ReplyDeleteI am really glad that you brought up Walter of Henley- as I was reading your post, he was pretty much all that I was thinking about. In class discussion that day, I actually meant to bring up (and maybe did- memory is fleeting) how startled I was by how thoughtful and, to risk a wildly anachronistic term, sustainable his agricultural advice was. I cannot say that his advice is modern, however, given that our policies since the industrial age at least have been very much the opposite, as seen in the factory farming industry. I suppose Sir Walter’s advice to actually invest in the well-being of one’s land and animals is a bit of a depressing alert that it has been our instinct to go for the short-term profit rather than the long-term gain since medieval times- but also that people have been advising against it since then, so that’s something!
SG
Very nice reflection on how much we can tell from our records about how much medieval shepherds thought about the feelings of their sheep! The difficulty here, as with all our sources, is that we cannot assume that medieval shepherds or estate managers did not worry about their sheep getting homesick or being affected by bad shepherding simply because they did not write about it. Stephanie is right to worry about imputing modern concerns onto medieval practices, but there is also the possibility to consider that we have the concerns that we do as heirs of these practices--i.e. might it not be the case that we (in the Anglophone world) worry about the feelings of sheep is because estate managers like Walter did, too? Very good use of our readings to puzzle over a tricky question! RLFB
ReplyDeleteWhile it is temping to approach this topic—what were sheep in relation to people in the Middle Ages?—by imposing guidelines on types of relationships between sheep and people, it may also be instructive to approach the topic from a different, less categorical point of view.
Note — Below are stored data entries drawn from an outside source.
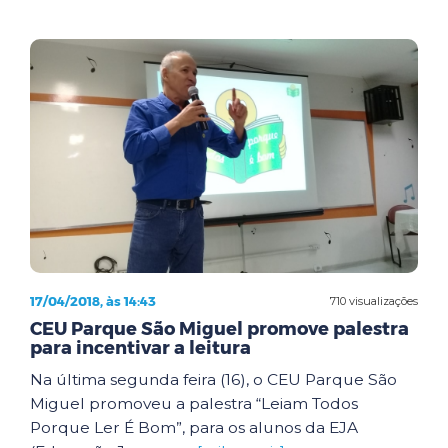
17/04/2018, às 14:43
710 visualizações
CEU Parque São Miguel promove palestra
para incentivar a leitura
Na última segunda feira (16), o CEU Parque São
Miguel promoveu a palestra “Leiam Todos
Porque Ler É Bom”, para os alunos da EJA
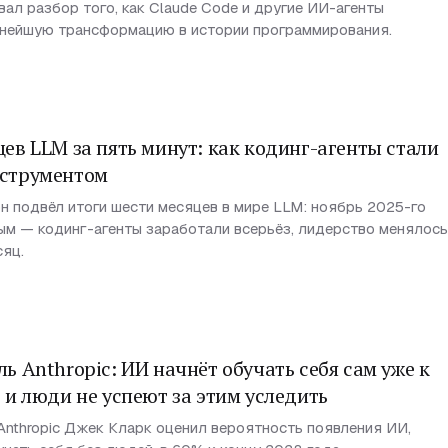
вал разбор того, как Claude Code и другие ИИ-агенты
пнейшую трансформацию в истории программирования.
ев LLM за пять минут: как кодинг-агенты стали
струментом
н подвёл итоги шести месяцев в мире LLM: ноябрь 2025-го
ым — кодинг-агенты заработали всерьёз, лидерство менялось
сяц.
ь Anthropic: ИИ начнёт обучать себя сам уже к
 и люди не успеют за этим уследить
Anthropic Джек Кларк оценил вероятность появления ИИ,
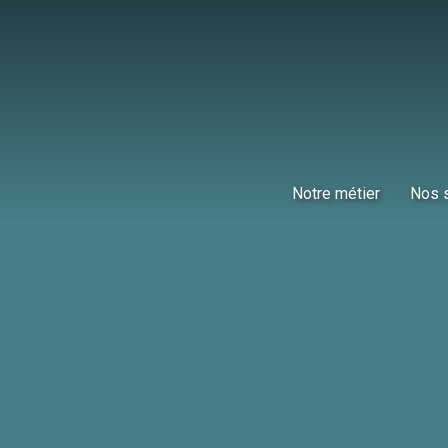
Notre métier
Nos 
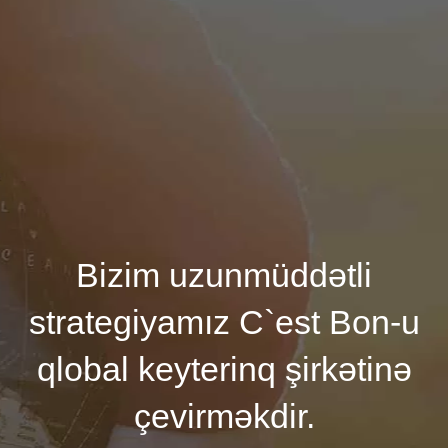
Bizim uzunmüddətli
strategiyamız C`est Bon-u
qlobal keyterinq şirkətinə
çevirməkdir.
That is to say, imposing two categories on these types of relationships—participants or possessions—can leave out the nuanced ways in which sheep and people interacted. Taking the relationships out of these strict categories can allow the relationships brought up both by the previous commenter and by Professor Fulton Brown to be considered. It is perhaps better to consider us and animals, and those relationships that come when species meet, on a continuum. Some medieval philosophers thought this way. As we have seen, both in medieval times and today, all of the boundaries that exist between humans and animals are not natural—they are constructed by the humans themselves. What sort of human/animal understanding could we come to if we did not categorize animals as so strictly different from ourselves, or in relationship to ourselves, e.g. participants or possessions? It seems like, if this were to be done, a significant impact would be felt by human beings. But to return to the question of sheep’s psychology. Does the assignment of psychological value or qualities—companionship, loyalty, depression—influence how we categorize animals? To conceptualize the animal outside of the category that we have assigned to it is troubling or puzzling—but is it troubling in and of itself or because it forces us to change our conceptualization of the world?